**WHAT THE EXERCISE ASKS:** Print the whole listing exactly as it appears, but skip the pictures.

**RECORDED INFORMATION:**
┄┄┄┄┄┄┄┄┄┄┄┄┄┄┄┄┄┄┄┄
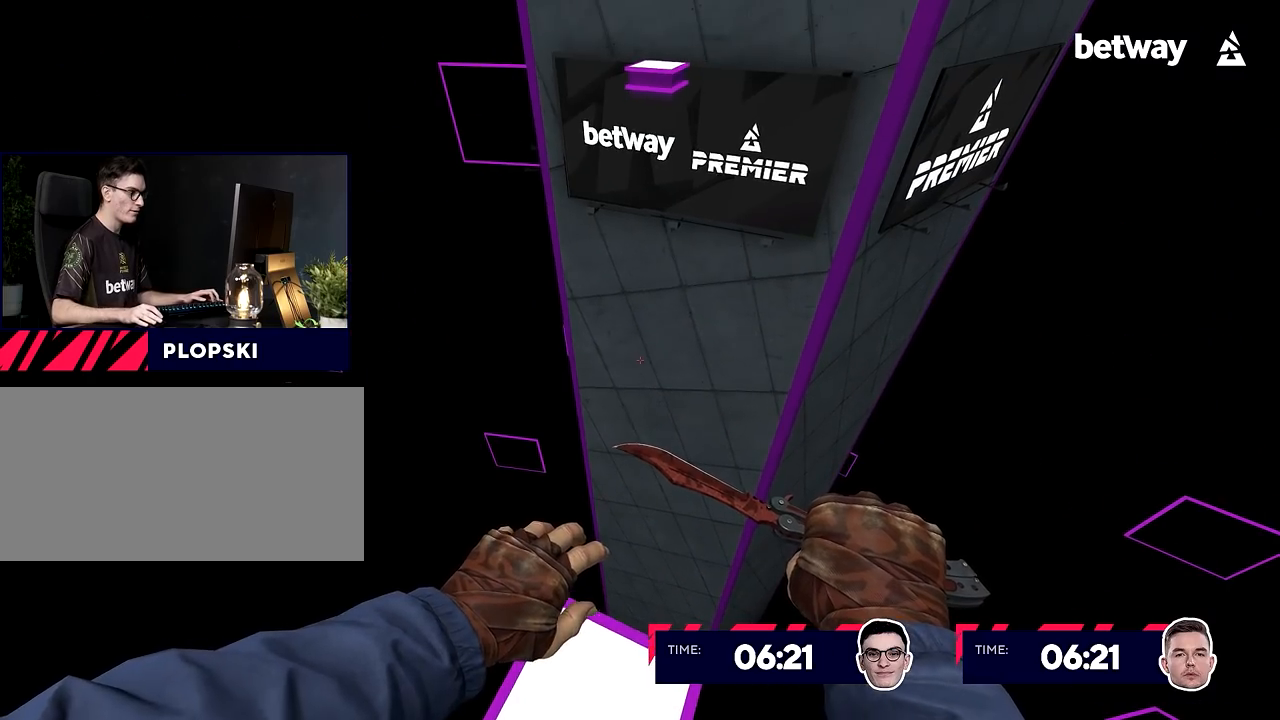
{"keys": ["w"], "mouse": [], "events": [[133, "s", "up"], [283, "shift", "up"], [333, "ctrl", "up"], [417, "w", "down"]]}
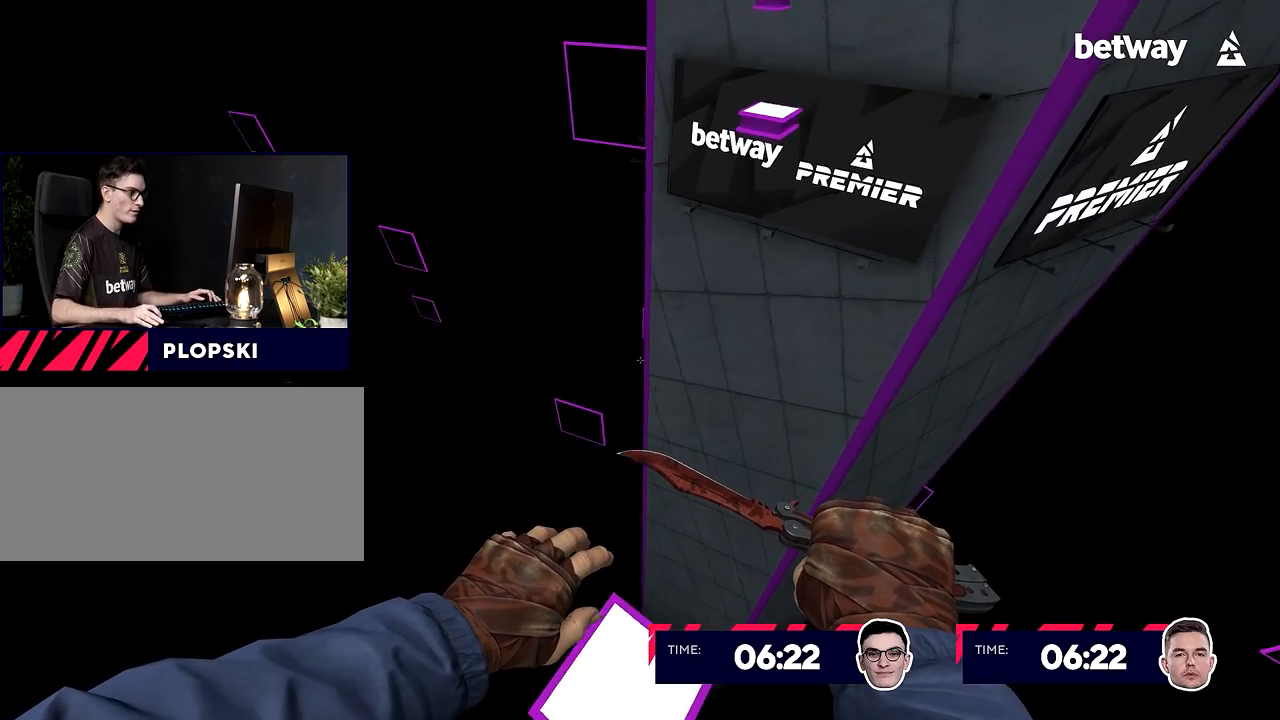
{"keys": ["d", "s"], "mouse": ["right"], "events": [[100, "mouse_wheel_up", "down"], [150, "d", "down"], [200, "mouse_wheel_up", "up"], [200, "w", "up"], [351, "mouse_right", "down"], [401, "d", "up"], [434, "d", "down"], [434, "s", "down"]]}
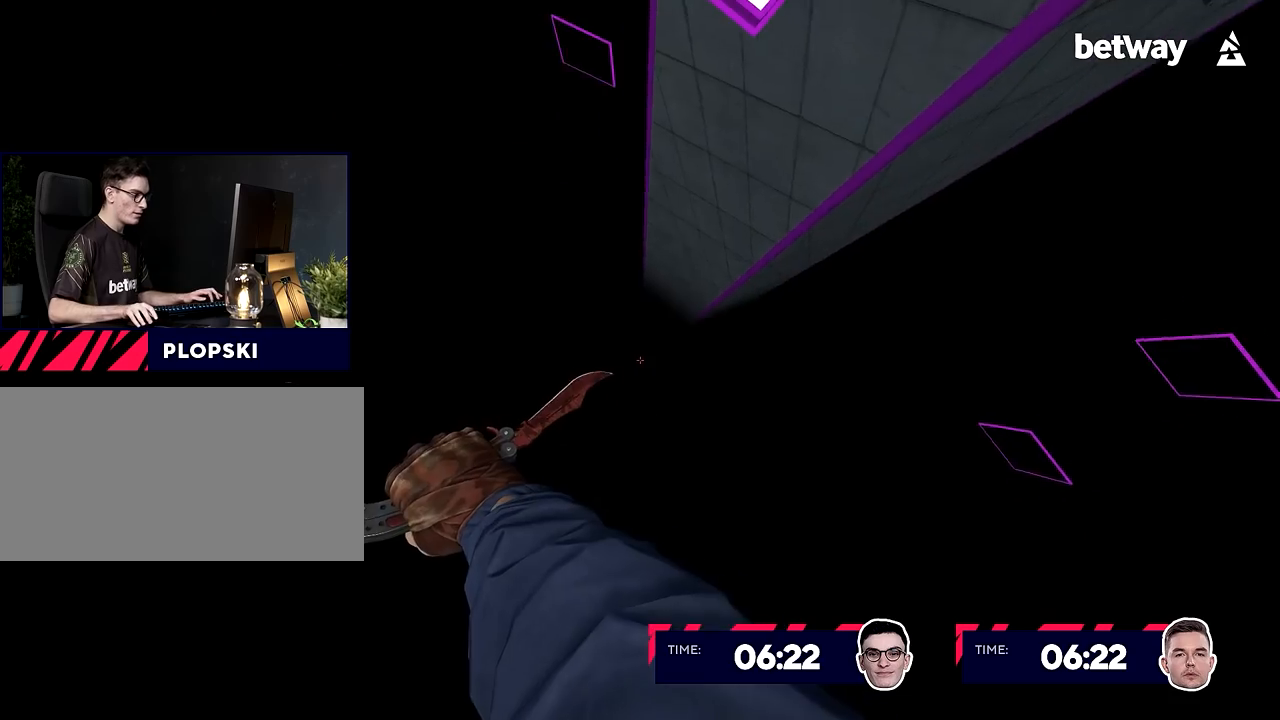
{"keys": [], "mouse": [], "events": [[33, "d", "up"], [33, "s", "up"], [83, "a", "down"], [133, "a", "up"], [133, "s", "down"], [267, "a", "down"], [317, "s", "up"], [350, "a", "up"], [350, "mouse_right", "up"]]}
┄┄┄┄┄┄┄┄┄┄┄┄┄┄┄┄┄┄┄┄
**THE ANSWER:**
{"keys": ["w"], "mouse": [], "events": [[133, "s", "up"], [283, "shift", "up"], [333, "ctrl", "up"], [417, "w", "down"]]}
{"keys": ["d", "s"], "mouse": ["right"], "events": [[100, "mouse_wheel_up", "down"], [150, "d", "down"], [200, "mouse_wheel_up", "up"], [200, "w", "up"], [351, "mouse_right", "down"], [401, "d", "up"], [434, "d", "down"], [434, "s", "down"]]}
{"keys": [], "mouse": [], "events": [[33, "d", "up"], [33, "s", "up"], [83, "a", "down"], [133, "a", "up"], [133, "s", "down"], [267, "a", "down"], [317, "s", "up"], [350, "a", "up"], [350, "mouse_right", "up"]]}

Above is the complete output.